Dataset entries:
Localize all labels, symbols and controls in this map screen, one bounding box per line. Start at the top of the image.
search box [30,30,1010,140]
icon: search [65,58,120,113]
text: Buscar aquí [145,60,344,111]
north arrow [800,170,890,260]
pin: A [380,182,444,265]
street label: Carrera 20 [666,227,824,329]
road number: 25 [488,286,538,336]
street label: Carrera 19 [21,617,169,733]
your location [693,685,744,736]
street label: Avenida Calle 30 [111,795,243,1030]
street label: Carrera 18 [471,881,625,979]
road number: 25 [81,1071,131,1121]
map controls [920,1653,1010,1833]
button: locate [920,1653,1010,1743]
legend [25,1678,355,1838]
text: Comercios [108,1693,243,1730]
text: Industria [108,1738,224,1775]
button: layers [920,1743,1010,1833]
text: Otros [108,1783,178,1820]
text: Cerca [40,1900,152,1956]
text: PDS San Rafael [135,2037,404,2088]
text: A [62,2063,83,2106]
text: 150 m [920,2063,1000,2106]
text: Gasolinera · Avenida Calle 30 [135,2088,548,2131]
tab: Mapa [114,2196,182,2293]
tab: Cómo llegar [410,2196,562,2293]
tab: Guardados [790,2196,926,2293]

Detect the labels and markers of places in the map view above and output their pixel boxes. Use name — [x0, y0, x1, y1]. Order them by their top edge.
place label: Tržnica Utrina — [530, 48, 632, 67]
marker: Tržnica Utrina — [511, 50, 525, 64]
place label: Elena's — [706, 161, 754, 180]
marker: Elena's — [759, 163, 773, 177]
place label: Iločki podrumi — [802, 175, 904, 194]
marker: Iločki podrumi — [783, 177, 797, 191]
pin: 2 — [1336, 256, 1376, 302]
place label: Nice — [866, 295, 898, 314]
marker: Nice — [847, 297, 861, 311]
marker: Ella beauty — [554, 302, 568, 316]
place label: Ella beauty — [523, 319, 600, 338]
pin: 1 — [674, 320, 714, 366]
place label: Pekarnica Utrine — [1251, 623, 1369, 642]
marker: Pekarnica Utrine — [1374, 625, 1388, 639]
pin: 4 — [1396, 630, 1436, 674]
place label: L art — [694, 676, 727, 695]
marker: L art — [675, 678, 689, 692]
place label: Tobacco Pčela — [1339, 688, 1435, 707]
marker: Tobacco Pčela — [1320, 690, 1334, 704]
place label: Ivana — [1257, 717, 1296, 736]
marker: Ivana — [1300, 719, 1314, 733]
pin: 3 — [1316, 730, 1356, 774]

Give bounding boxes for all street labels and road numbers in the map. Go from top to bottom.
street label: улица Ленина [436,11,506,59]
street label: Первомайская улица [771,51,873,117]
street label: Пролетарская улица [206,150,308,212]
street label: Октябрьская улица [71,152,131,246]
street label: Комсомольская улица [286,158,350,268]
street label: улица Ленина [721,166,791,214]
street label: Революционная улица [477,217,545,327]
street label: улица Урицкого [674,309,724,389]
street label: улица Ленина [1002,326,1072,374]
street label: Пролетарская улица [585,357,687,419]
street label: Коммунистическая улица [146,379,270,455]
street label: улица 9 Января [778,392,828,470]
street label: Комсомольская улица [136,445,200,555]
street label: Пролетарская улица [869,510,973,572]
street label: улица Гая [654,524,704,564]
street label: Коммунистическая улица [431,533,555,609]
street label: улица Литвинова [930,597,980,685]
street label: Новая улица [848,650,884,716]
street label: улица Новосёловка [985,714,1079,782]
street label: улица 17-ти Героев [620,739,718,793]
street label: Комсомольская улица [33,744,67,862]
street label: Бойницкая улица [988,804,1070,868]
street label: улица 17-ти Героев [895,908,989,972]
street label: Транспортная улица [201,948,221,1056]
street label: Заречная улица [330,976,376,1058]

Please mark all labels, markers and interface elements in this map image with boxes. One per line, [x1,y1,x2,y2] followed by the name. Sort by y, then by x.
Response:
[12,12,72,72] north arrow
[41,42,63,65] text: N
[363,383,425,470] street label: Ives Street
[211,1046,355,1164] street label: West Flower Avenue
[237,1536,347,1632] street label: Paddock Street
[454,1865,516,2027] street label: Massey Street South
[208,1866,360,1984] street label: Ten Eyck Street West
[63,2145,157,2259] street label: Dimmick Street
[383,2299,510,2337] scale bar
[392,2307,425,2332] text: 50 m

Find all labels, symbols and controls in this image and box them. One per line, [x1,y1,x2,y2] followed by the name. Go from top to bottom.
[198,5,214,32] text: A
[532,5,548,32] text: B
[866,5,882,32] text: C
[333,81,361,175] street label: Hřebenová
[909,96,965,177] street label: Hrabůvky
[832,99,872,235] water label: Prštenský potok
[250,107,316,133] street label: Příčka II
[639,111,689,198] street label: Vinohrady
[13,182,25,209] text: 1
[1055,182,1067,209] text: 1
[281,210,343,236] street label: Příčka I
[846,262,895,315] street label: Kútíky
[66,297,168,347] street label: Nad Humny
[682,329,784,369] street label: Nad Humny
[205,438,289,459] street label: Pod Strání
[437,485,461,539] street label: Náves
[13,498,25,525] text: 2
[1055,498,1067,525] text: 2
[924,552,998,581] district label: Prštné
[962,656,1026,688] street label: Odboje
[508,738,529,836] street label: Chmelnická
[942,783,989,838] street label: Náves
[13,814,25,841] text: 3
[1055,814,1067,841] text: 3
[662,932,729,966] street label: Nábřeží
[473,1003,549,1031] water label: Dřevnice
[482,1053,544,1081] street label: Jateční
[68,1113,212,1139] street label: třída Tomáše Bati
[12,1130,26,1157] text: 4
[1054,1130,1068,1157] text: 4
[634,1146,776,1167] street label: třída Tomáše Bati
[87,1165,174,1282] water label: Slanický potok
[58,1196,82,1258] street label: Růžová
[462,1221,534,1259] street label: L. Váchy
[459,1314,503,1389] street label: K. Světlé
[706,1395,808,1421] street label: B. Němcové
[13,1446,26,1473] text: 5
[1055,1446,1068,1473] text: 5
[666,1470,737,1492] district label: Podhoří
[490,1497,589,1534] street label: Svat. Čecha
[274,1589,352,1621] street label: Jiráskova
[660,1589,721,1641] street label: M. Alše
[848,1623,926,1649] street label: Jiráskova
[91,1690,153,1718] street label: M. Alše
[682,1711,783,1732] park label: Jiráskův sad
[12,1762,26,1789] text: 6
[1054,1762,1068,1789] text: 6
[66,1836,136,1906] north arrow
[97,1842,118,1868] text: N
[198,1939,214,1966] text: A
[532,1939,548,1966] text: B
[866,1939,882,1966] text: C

• **Action item**: Would you please write out the entries again exactly?

• **Task response**:
Localize all labels, symbols and controls in this map screen, one bounding box per line. Start at the top of the image.
search box [30,30,1010,140]
icon: search [65,58,120,113]
text: Buscar aquí [145,60,344,111]
north arrow [800,170,890,260]
pin: A [380,182,444,265]
street label: Carrera 20 [666,227,824,329]
road number: 25 [488,286,538,336]
street label: Carrera 19 [21,617,169,733]
your location [693,685,744,736]
street label: Avenida Calle 30 [111,795,243,1030]
street label: Carrera 18 [471,881,625,979]
road number: 25 [81,1071,131,1121]
map controls [920,1653,1010,1833]
button: locate [920,1653,1010,1743]
legend [25,1678,355,1838]
text: Comercios [108,1693,243,1730]
text: Industria [108,1738,224,1775]
button: layers [920,1743,1010,1833]
text: Otros [108,1783,178,1820]
text: Cerca [40,1900,152,1956]
text: PDS San Rafael [135,2037,404,2088]
text: A [62,2063,83,2106]
text: 150 m [920,2063,1000,2106]
text: Gasolinera · Avenida Calle 30 [135,2088,548,2131]
tab: Mapa [114,2196,182,2293]
tab: Cómo llegar [410,2196,562,2293]
tab: Guardados [790,2196,926,2293]

Detect the labels and markers of places in the map view above and output their pixel boxes. Use name — [x0, y0, x1, y1]. Order them by their top edge.
place label: Tržnica Utrina — [530, 48, 632, 67]
marker: Tržnica Utrina — [511, 50, 525, 64]
place label: Elena's — [706, 161, 754, 180]
marker: Elena's — [759, 163, 773, 177]
place label: Iločki podrumi — [802, 175, 904, 194]
marker: Iločki podrumi — [783, 177, 797, 191]
pin: 2 — [1336, 256, 1376, 302]
place label: Nice — [866, 295, 898, 314]
marker: Nice — [847, 297, 861, 311]
marker: Ella beauty — [554, 302, 568, 316]
place label: Ella beauty — [523, 319, 600, 338]
pin: 1 — [674, 320, 714, 366]
place label: Pekarnica Utrine — [1251, 623, 1369, 642]
marker: Pekarnica Utrine — [1374, 625, 1388, 639]
pin: 4 — [1396, 630, 1436, 674]
place label: L art — [694, 676, 727, 695]
marker: L art — [675, 678, 689, 692]
place label: Tobacco Pčela — [1339, 688, 1435, 707]
marker: Tobacco Pčela — [1320, 690, 1334, 704]
place label: Ivana — [1257, 717, 1296, 736]
marker: Ivana — [1300, 719, 1314, 733]
pin: 3 — [1316, 730, 1356, 774]

Give bounding boxes for all street labels and road numbers in the map. Go from top to bottom.
street label: улица Ленина [436,11,506,59]
street label: Первомайская улица [771,51,873,117]
street label: Пролетарская улица [206,150,308,212]
street label: Октябрьская улица [71,152,131,246]
street label: Комсомольская улица [286,158,350,268]
street label: улица Ленина [721,166,791,214]
street label: Революционная улица [477,217,545,327]
street label: улица Урицкого [674,309,724,389]
street label: улица Ленина [1002,326,1072,374]
street label: Пролетарская улица [585,357,687,419]
street label: Коммунистическая улица [146,379,270,455]
street label: улица 9 Января [778,392,828,470]
street label: Комсомольская улица [136,445,200,555]
street label: Пролетарская улица [869,510,973,572]
street label: улица Гая [654,524,704,564]
street label: Коммунистическая улица [431,533,555,609]
street label: улица Литвинова [930,597,980,685]
street label: Новая улица [848,650,884,716]
street label: улица Новосёловка [985,714,1079,782]
street label: улица 17-ти Героев [620,739,718,793]
street label: Комсомольская улица [33,744,67,862]
street label: Бойницкая улица [988,804,1070,868]
street label: улица 17-ти Героев [895,908,989,972]
street label: Транспортная улица [201,948,221,1056]
street label: Заречная улица [330,976,376,1058]

Please mark all labels, markers and interface elements in this map image with boxes. One per line, [x1,y1,x2,y2] followed by the name. Sort by y, then by x.
Response:
[12,12,72,72] north arrow
[41,42,63,65] text: N
[363,383,425,470] street label: Ives Street
[211,1046,355,1164] street label: West Flower Avenue
[237,1536,347,1632] street label: Paddock Street
[454,1865,516,2027] street label: Massey Street South
[208,1866,360,1984] street label: Ten Eyck Street West
[63,2145,157,2259] street label: Dimmick Street
[383,2299,510,2337] scale bar
[392,2307,425,2332] text: 50 m

Find all labels, symbols and controls in this image and box them. One per line, [x1,y1,x2,y2] followed by the name. Go from top to bottom.
[198,5,214,32] text: A
[532,5,548,32] text: B
[866,5,882,32] text: C
[333,81,361,175] street label: Hřebenová
[909,96,965,177] street label: Hrabůvky
[832,99,872,235] water label: Prštenský potok
[250,107,316,133] street label: Příčka II
[639,111,689,198] street label: Vinohrady
[13,182,25,209] text: 1
[1055,182,1067,209] text: 1
[281,210,343,236] street label: Příčka I
[846,262,895,315] street label: Kútíky
[66,297,168,347] street label: Nad Humny
[682,329,784,369] street label: Nad Humny
[205,438,289,459] street label: Pod Strání
[437,485,461,539] street label: Náves
[13,498,25,525] text: 2
[1055,498,1067,525] text: 2
[924,552,998,581] district label: Prštné
[962,656,1026,688] street label: Odboje
[508,738,529,836] street label: Chmelnická
[942,783,989,838] street label: Náves
[13,814,25,841] text: 3
[1055,814,1067,841] text: 3
[662,932,729,966] street label: Nábřeží
[473,1003,549,1031] water label: Dřevnice
[482,1053,544,1081] street label: Jateční
[68,1113,212,1139] street label: třída Tomáše Bati
[12,1130,26,1157] text: 4
[1054,1130,1068,1157] text: 4
[634,1146,776,1167] street label: třída Tomáše Bati
[87,1165,174,1282] water label: Slanický potok
[58,1196,82,1258] street label: Růžová
[462,1221,534,1259] street label: L. Váchy
[459,1314,503,1389] street label: K. Světlé
[706,1395,808,1421] street label: B. Němcové
[13,1446,26,1473] text: 5
[1055,1446,1068,1473] text: 5
[666,1470,737,1492] district label: Podhoří
[490,1497,589,1534] street label: Svat. Čecha
[274,1589,352,1621] street label: Jiráskova
[660,1589,721,1641] street label: M. Alše
[848,1623,926,1649] street label: Jiráskova
[91,1690,153,1718] street label: M. Alše
[682,1711,783,1732] park label: Jiráskův sad
[12,1762,26,1789] text: 6
[1054,1762,1068,1789] text: 6
[66,1836,136,1906] north arrow
[97,1842,118,1868] text: N
[198,1939,214,1966] text: A
[532,1939,548,1966] text: B
[866,1939,882,1966] text: C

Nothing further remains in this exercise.